RockefellerArchiveCenter / rac-data-model

Working repo for Project Electron data model.
2 stars 0 forks source link

Determine final rules for Dates object requirements #35

Closed p-galligan closed 4 years ago

p-galligan commented 5 years ago

We want to require begin dates when possible, but ArchivesSpace doesn't require begin dates on date objects.

Should we allow "null" dates for begin dates? Or should we parse date expressions to begin dates?

helrond commented 5 years ago

I think there are three options:

It may also be worth considering where we do this parsing and manipulation. Part of me thinks we should do it at the source (aka ArchivesSpace) since a) there are some tools that do this already and b) we'd only have to do it once (instead of every time data was transformed).
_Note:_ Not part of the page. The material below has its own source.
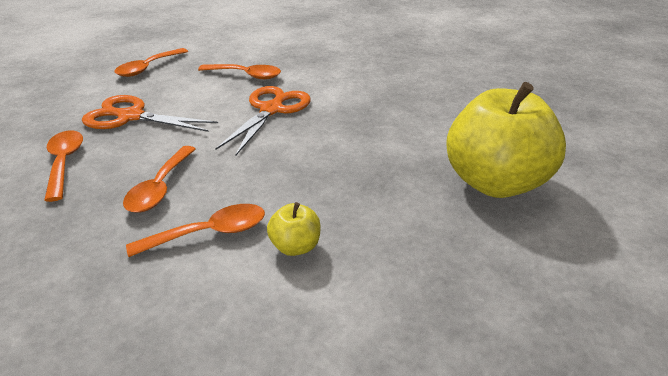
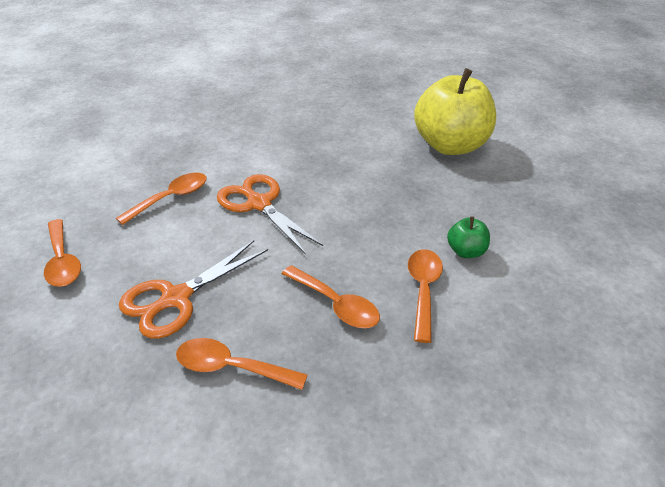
camera: 60 degrees left, 5 degrees up
yellow apple [267,202,321,256] -> green apple [447,216,490,258]

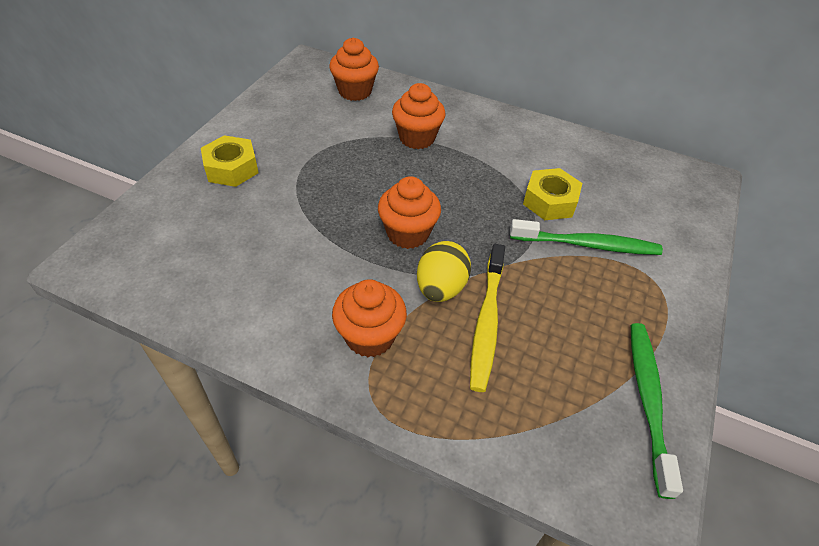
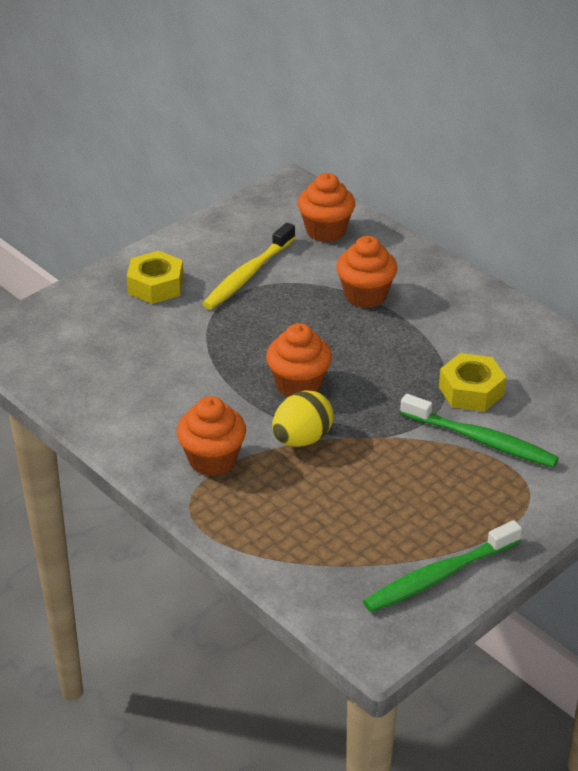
camera: 25 degrees right, 10 degrees down
yellow toothbrush [470,244,505,392] -> yellow toothbrush moved to [203,223,296,309]
green toothbrush [631,323,683,499] -> green toothbrush turned 150 degrees counterclockwise [363,520,522,612]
I know @bonniegee has gotten into this with the digitization dates, so tagging her in in case she has advice/relevant code snippets.

bonniegee commented 5 years ago

I have parsed date expressions to get end years, but it is not very elegant and allows for a fair amount of error. (Which was fine in the case I was using it for, but would need to be refined for this use.)

When a structured date doesn't exist AND the date expression was not "undated," I parsed the date expression from the end until I got a string of four digits. Relevant code is here. I also ran the find_year() function over titles and certain notes (like scope and content) because that was uncovering information, but that would be more relevant to data cleanup than to this.

Also, that linked script gets the date of an ancestor (parsed as YYYY) if there isn't satisfactory date information for a component.

p-galligan commented 4 years ago

Data being fixed in AS before transformation. Begin dates will be required.